Ah!  Gotcha!  The 12" drive I came across was on a machine I was using
as a dumb terminal in the early 80s.  I have no idea who the
manufacturer was.  (My guess would be Western Electric, but that's only
because most of the dumb terminals at the phone company where I was
working were made 'internally' at Western.)  It was not physically
connected to any computer.  The drive was simply used for end user
storage.  In the area where I was using it, it was not anything that
would have been used by anyone in IT for anything. [1]
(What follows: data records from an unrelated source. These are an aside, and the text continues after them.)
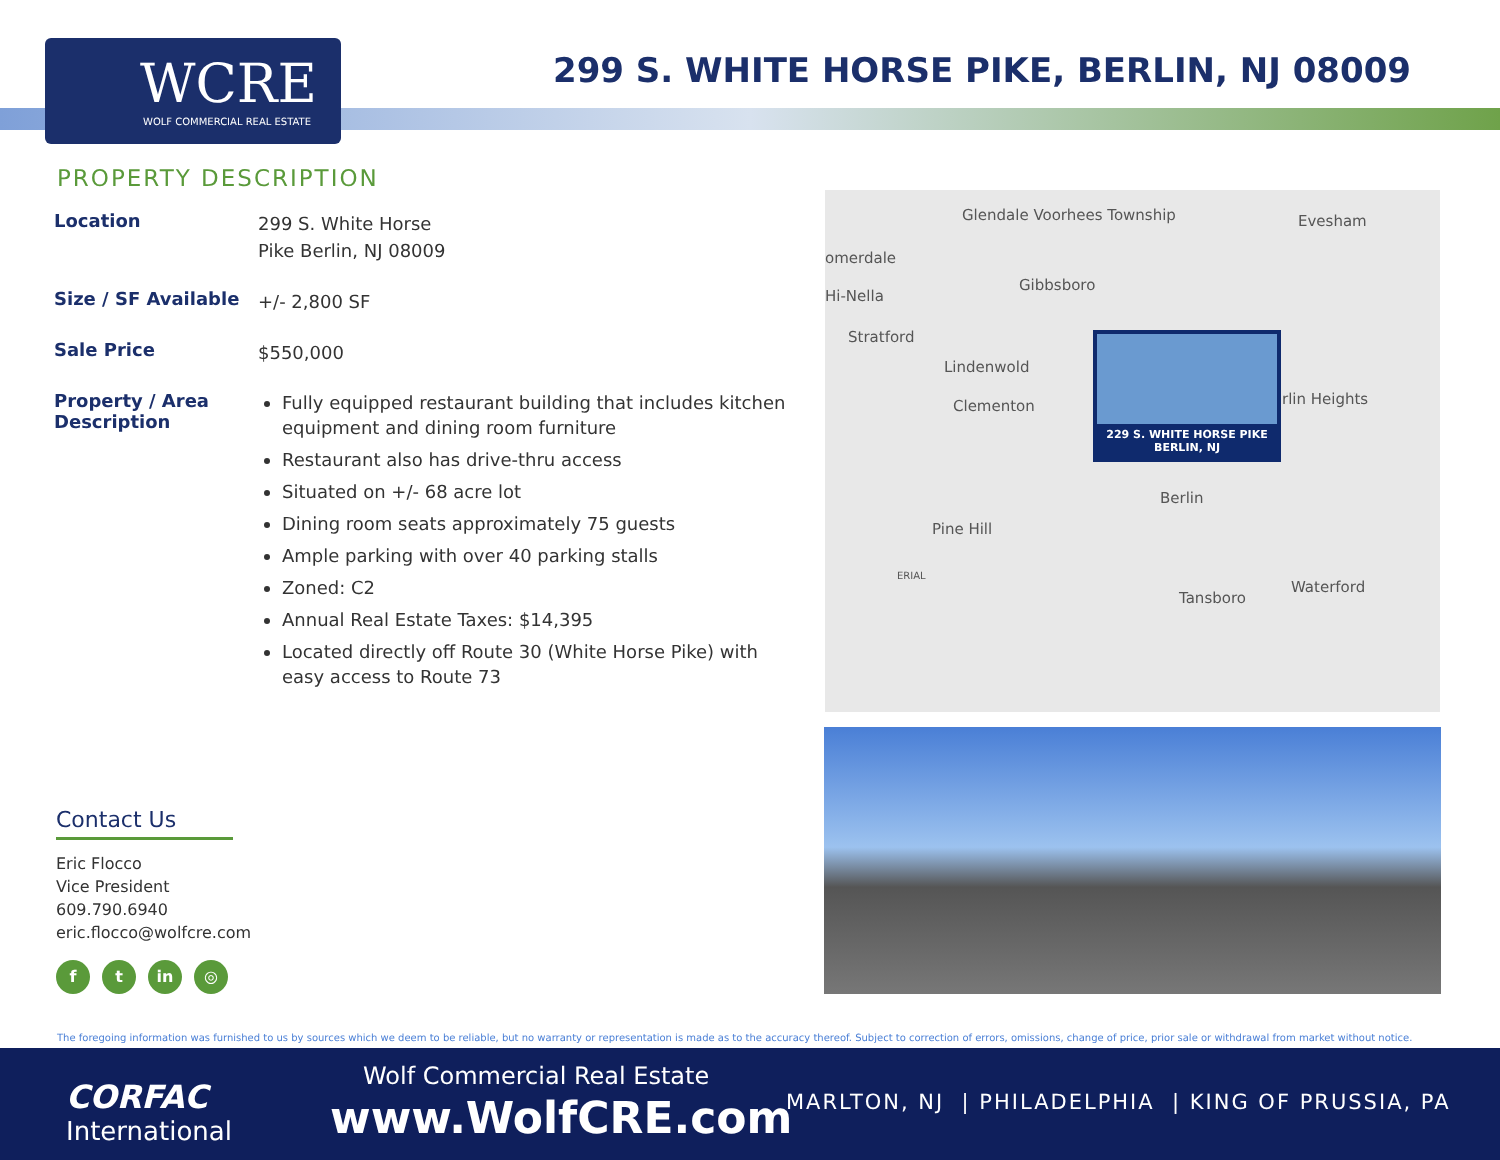WCRE
WOLF COMMERCIAL REAL ESTATE
299 S. WHITE HORSE PIKE, BERLIN, NJ 08009
PROPERTY DESCRIPTION
| Location | 299 S. White Horse Pike Berlin, NJ 08009 |
| Size / SF Available | +/- 2,800 SF |
| Sale Price | $550,000 |
| Property / Area Description | Fully equipped restaurant building that includes kitchen equipment and dining room furniture Restaurant also has drive-thru access Situated on +/- 68 acre lot Dining room seats approximately 75 guests Ample parking with over 40 parking stalls Zoned: C2 Annual Real Estate Taxes: $14,395 Located directly off Route 30 (White Horse Pike) with easy access to Route 73 |
Glendale Voorhees Township Evesham
omerdale
Gibbsboro
Hi-Nella
Stratford
Lindenwold
Clementon rlin Heights
Berlin
Pine Hill
ERIAL
Waterford
Tansboro
229 S. WHITE HORSE PIKE
BERLIN, NJ
Contact Us
Eric Flocco
Vice President
609.790.6940
eric.flocco@wolfcre.com
f t in ◎
The foregoing information was furnished to us by sources which we deem to be reliable, but no warranty or representation is made as to the accuracy thereof. Subject to correction of errors, omissions, change of price, prior sale or withdrawal from market without notice.
CORFAC
International
Wolf Commercial Real Estate
www.WolfCRE.com
MARLTON, NJ | PHILADELPHIA | KING OF PRUSSIA, PA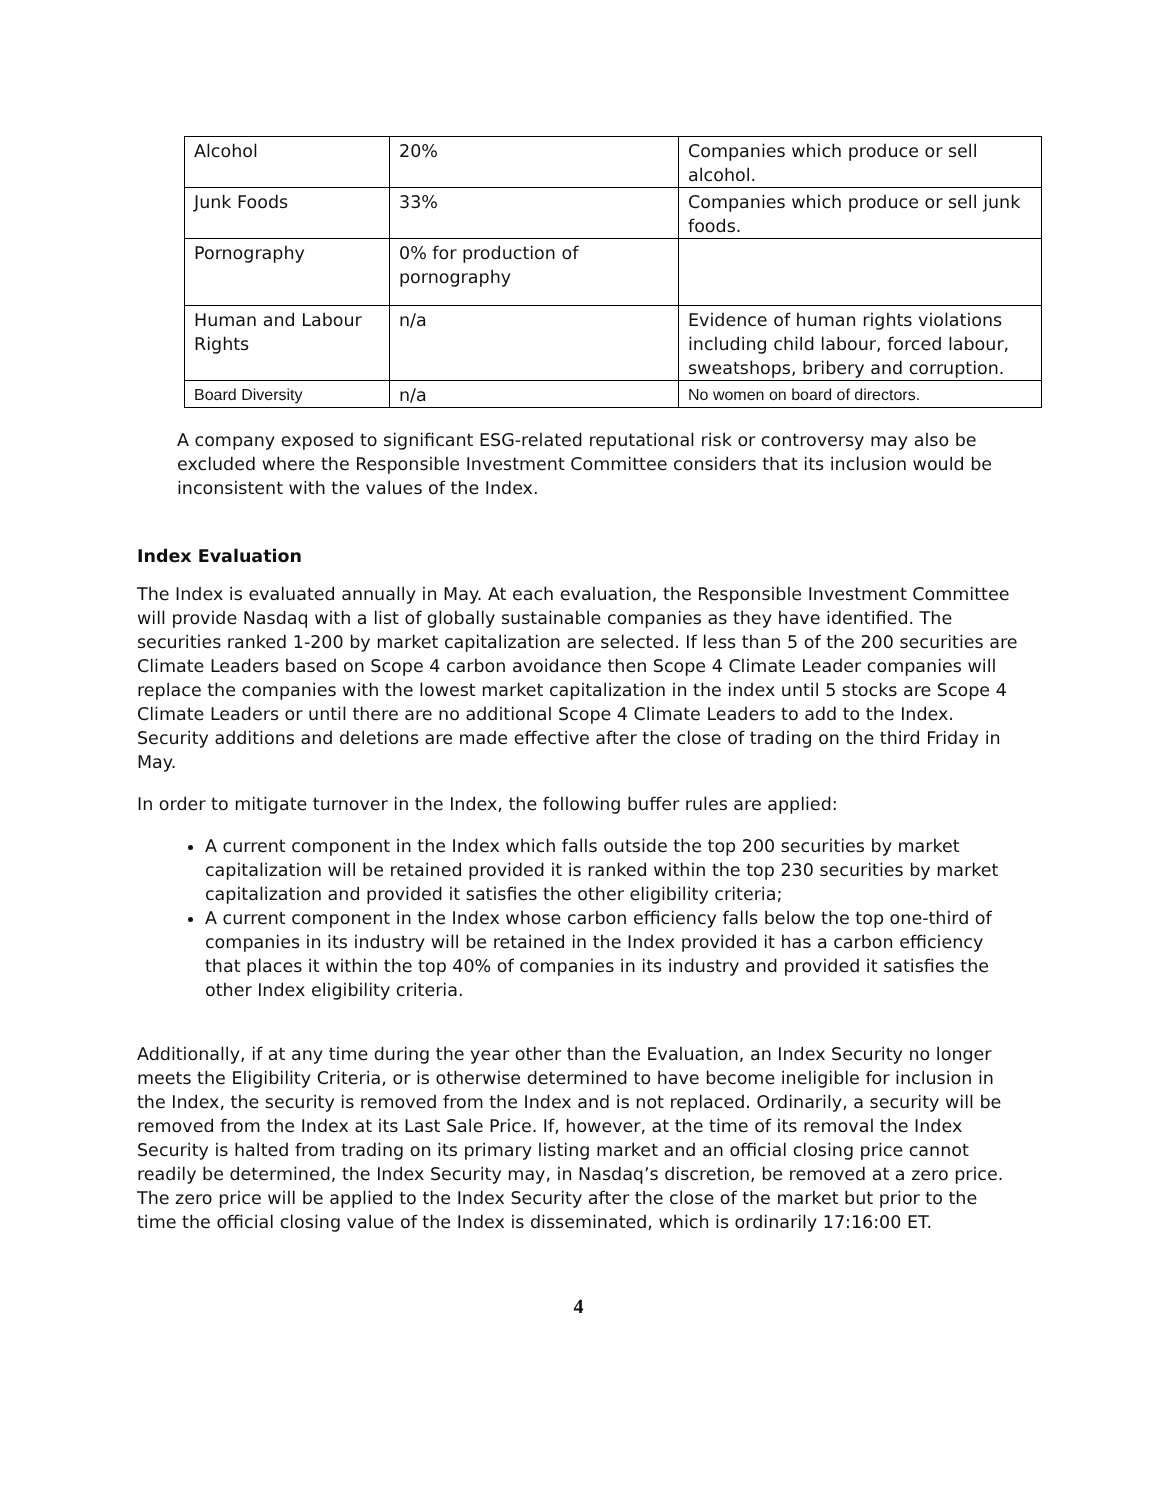| Alcohol | 20% | Companies which produce or sell alcohol. |
| Junk Foods | 33% | Companies which produce or sell junk foods. |
| Pornography | 0% for production of pornography | |
| Human and Labour Rights | n/a | Evidence of human rights violations including child labour, forced labour, sweatshops, bribery and corruption. |
| Board Diversity | n/a | No women on board of directors. |
A company exposed to significant ESG-related reputational risk or controversy may also be excluded where the Responsible Investment Committee considers that its inclusion would be inconsistent with the values of the Index.
Index Evaluation
The Index is evaluated annually in May. At each evaluation, the Responsible Investment Committee will provide Nasdaq with a list of globally sustainable companies as they have identified. The securities ranked 1-200 by market capitalization are selected. If less than 5 of the 200 securities are Climate Leaders based on Scope 4 carbon avoidance then Scope 4 Climate Leader companies will replace the companies with the lowest market capitalization in the index until 5 stocks are Scope 4 Climate Leaders or until there are no additional Scope 4 Climate Leaders to add to the Index. Security additions and deletions are made effective after the close of trading on the third Friday in May.
In order to mitigate turnover in the Index, the following buffer rules are applied:
A current component in the Index which falls outside the top 200 securities by market capitalization will be retained provided it is ranked within the top 230 securities by market capitalization and provided it satisfies the other eligibility criteria;
A current component in the Index whose carbon efficiency falls below the top one-third of companies in its industry will be retained in the Index provided it has a carbon efficiency that places it within the top 40% of companies in its industry and provided it satisfies the other Index eligibility criteria.
Additionally, if at any time during the year other than the Evaluation, an Index Security no longer meets the Eligibility Criteria, or is otherwise determined to have become ineligible for inclusion in the Index, the security is removed from the Index and is not replaced. Ordinarily, a security will be removed from the Index at its Last Sale Price. If, however, at the time of its removal the Index Security is halted from trading on its primary listing market and an official closing price cannot readily be determined, the Index Security may, in Nasdaq’s discretion, be removed at a zero price. The zero price will be applied to the Index Security after the close of the market but prior to the time the official closing value of the Index is disseminated, which is ordinarily 17:16:00 ET.
4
Our very non-IT group had a "computer room".  (I know that's what it was
cuz that's what it said on the door!)  Inside were a number of dumb
terminals that were pretty much exclusively used to dial into the
mainframe 30 miles down the road.  The worst was a Model 10
Teletypewriter that was about 6' wide, piano black with itty bitty round
keys, and ran at a blistering 10 baud!  What a beast!  There were some
more modern green phosphor screen jobbies running at 300 or (gasp) even
1200 baud.  There was a Teletypewriter model 40 that was always in high
demand because it was the nicest machine of the lot.  There was a Model
43 Teletypewriter or two with no screen at all.  A buncha dumb terminals
of various vintages.  These were all kept together in a separate room
not because they needed a raised floor or a halon environment.  They
were isolated because they were NOISY!

And there were a couple of 'weird' machines:
* There was a second machine (in addition to the Model 10) that would
read and write to paper tape.  Long strips of tractor fed paper that
were about 1" wide.  Wonderfully fragile storage medium!  I still have
two of the boxes we used to use to store the paper tapes in.  I keep
spare coins in them nowadays.
* There was a machine with dual 8" floppy drives.  I *think* that one
had an acoustic modem ... That awful black suction-cuppy thing you tried
to get the telephone handset to stick into?  This machine was mostly
monopolized by a couple of accountants.  I don't think anybody else used
it much.
* And there was one machine with a 12" floppy drive.  Don't remember
much about it.  I think it had a matte black 'pebbly' finish with a
monitor sitting on top of the floppy drive box.  Oh yeah!  I think there
was this lever on the front that you would turn 90 degrees (from
pointing at 9 o'clock to pointing at 6 o'clock) to 'lock in' the floppy.
Almost forgot about that!

Long after the machines themselves were gone, I still had two boxes of
12" floppies. (You used to buy floppies in a box that was very similar
to the old 5.25" boxes.)  One box (I think) was black and yellow.  I
think those disks were made (or labeled) IBM.  The other box (I think)
was blue and white and might have been Nashua or Verbatim.  I'm not
sure.  I may still have those boxes.  I'll look.  They were great fun
when someone would come by asking to borrow a floppy!


RonL.

I had a friend who was working for a company in Solon, Ohio (Tandon?)
that was one of the very first manufacturers of the 3.5" OEM disk
drives.  I had him give me a blank disk that I kept pinned up at my desk
loooong before you could even order a machine to use those in.  That got
some funny looks too!

[1] With the short (and lamentable) exception of a few weeks about a
year ago, I have never actually worked in IT.